What the document records

The released documentation provides a specific resolution to the reports of “disks” observed over East St. Louis. Upon investigation, these unidentified objects were found to be white paper washers used in railroad maintenance. The physical evidence was confirmed when a locomotive engineer collected several of these items, providing a tangible link between the aerial sightings and standard industrial debris. While the visual appearance of these washers in flight may have mimicked the shape of the era’s reported craft, their origin was entirely terrestrial and related to local rail operations.

The number of witnesses to this specific event is not specified in the released document. This lack of a precise count is common in many mid-century investigative files, where the focus of the reporting agency was often on the nature of the object and the potential threat to security rather than the demographic breakdown of observers.

Type of case

The case is classified as a visual sighting reported by ground or air observers. Such sightings were the primary method of UAP documentation during the late 1940s, as radar technology was not yet widely deployed for civilian or widespread atmospheric monitoring.

Status

All records released under the PURSUE program are designated unresolved by the All-domain Anomaly Resolution Office (AARO) by default. This designation reflects a standardized bureaucratic stance where the federal government has not concluded that the events were anomalous, has not concluded that they were conventional, and has not ruled out either possibility. In the specific instance of the East St. Louis case, while the physical evidence pointed toward railroad washers, the official status remains subject to the overarching protocols of the AARO.

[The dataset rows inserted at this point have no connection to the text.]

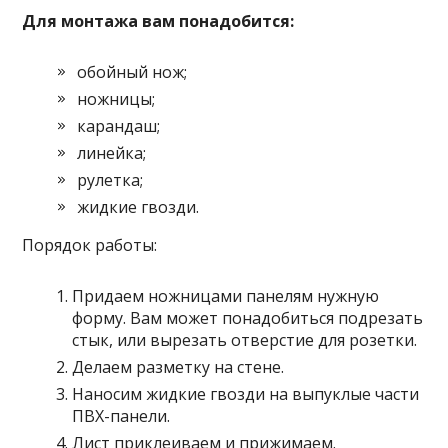
Для монтажа вам понадобится:
обойный нож;
ножницы;
карандаш;
линейка;
рулетка;
жидкие гвозди.
Порядок работы:
Придаем ножницами панелям нужную
форму. Вам может понадобиться подрезать
стык, или вырезать отверстие для розетки.
Делаем разметку на стене.
Наносим жидкие гвозди на выпуклые части
ПВХ-панели.
Лист приклеиваем и прижимаем.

Conventional candidates for sightings of this period include experimental aircraft, weather balloons, especially the Project Mogul series in the late 1940s, atmospheric optical phenomena such as sundogs and lenticular clouds, and astronomical objects including Venus, the Moon, and meteors near the horizon. The East St. Louis incident serves as a notable example of how mundane industrial materials can be misidentified as anomalous phenomena during periods of high-intensity aerial reporting.